Tracklist adapted from Discogs.

| No. | Title | Artist | Length |
|---|---|---|---|
| 1. | "Can't You Hear Me Knocking" | The Rolling Stones | 7:17 |
| 2. | "Rumble" | Link Wray | 2:26 |
| 3. | "Glad and Sorry" | Faces | 3:07 |
| 4. | "Strange Brew" | Cream | 2:48 |
| 5. | "Black Betty" | Ram Jam | 2:31 |
| 6. | "Blinded by the Light" | Manfred Mann's Earth Band | 7:08 |
| 7. | "Let's Boogaloo" | Willie Rosario | 3:32 |
| 8. | "Keep It Comin' Love" | KC and the Sunshine Band | 3:54 |
| 9. | "Yellow World" | J. Girls | 2:57 |
| 10. | "That Smell" | Lynyrd Skynyrd | 5:49 |
| 11. | "All the Tired Horses" | Bob Dylan | 3:11 |
| 12. | "Can't You See" | Marshall Tucker Band | 6:04 |
| 13. | "Push & Pull" | Nikka Costa | 4:48 |

==Release==
Blow was released to North American theaters on April 6, 2001. To promote the film, pocket-size rectangular mirrors were distributed at advance screenings. The promotional items attracted criticism for appearing to promote cocaine use, as the mirrors resembled ones used to cut cocaine.

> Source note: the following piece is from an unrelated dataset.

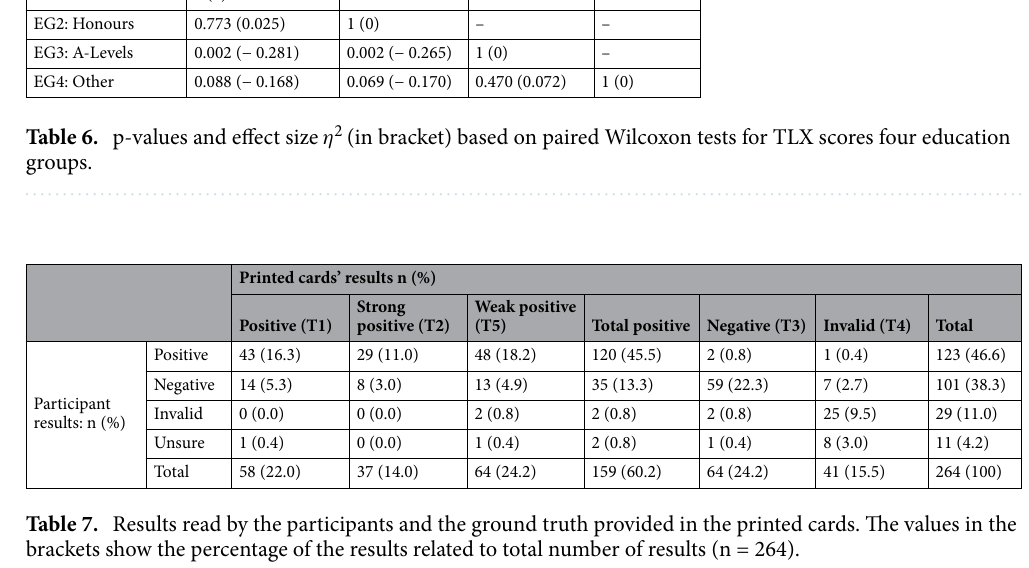
Table 7. Results read by the participants and the ground truth provided in the printed cards. The values in the brackets show the percentage of the results related to total number of results (n = 264).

With a budget of roughly $30 million, Blow managed to earn $53 million domestically and $30 million internationally for a worldwide total of $83,282,296.

==Reception==
The film holds an approval rating of 56% at Rotten Tomatoes, based on 142 reviews, with a weighted average score of 5.8/10. The site's consensus is: "With elements that seem borrowed from movies like Goodfellas and Boogie Nights, Blow is pretty much been-there-done-that despite another excellent performance from Johnny Depp. It, also, becomes too sentimental at the end." On Metacritic, the film has a weighted average score of 52 out of 100, based on 34 critics, indicating "mixed or average" reviews. Audiences polled by CinemaScore gave the film an average grade of "A−" on an A+ to F scale.

Rob Gonsalves from eFilmCritic.com gave the film four out of five stars stating: "Blow isn't really a classic, but it's a sobering story well-told."

Roger Ebert gave the film two and a half out of four stars; he questioned the value of making Jung the subject of this film, stating: "That's the thing about George [Jung]. He thinks it's all about him. His life, his story, his success, his fortune, his lost fortune, his good luck, his bad luck. Actually, all he did was operate a toll gate between suppliers and addicts. You wonder, but you never find out, if the reality of those destroyed lives ever occurred to him." David Nusair of Reel Films also questioned making a film about Jung, stating "The biggest problem with Blow is that Jung is such a complete moron." Nusair concludes that while it "is not a bad film ... the central character of George Jung just doesn't seem worthy to be the center of attention."

Christopher Smith from Bangor Daily News gave the film a "D+", stating "Blow is ultimately more about charisma than it is about truth, more about Depp's smooth strut and tousled hair than it is about George Jung's fatal flaws—his stupidity, desperation, ego and small-town greed."

Penélope Cruz was nominated for the Golden Raspberry Award for Worst Actress for her performances in Blow as well as Captain Corelli's Mandolin and Vanilla Sky.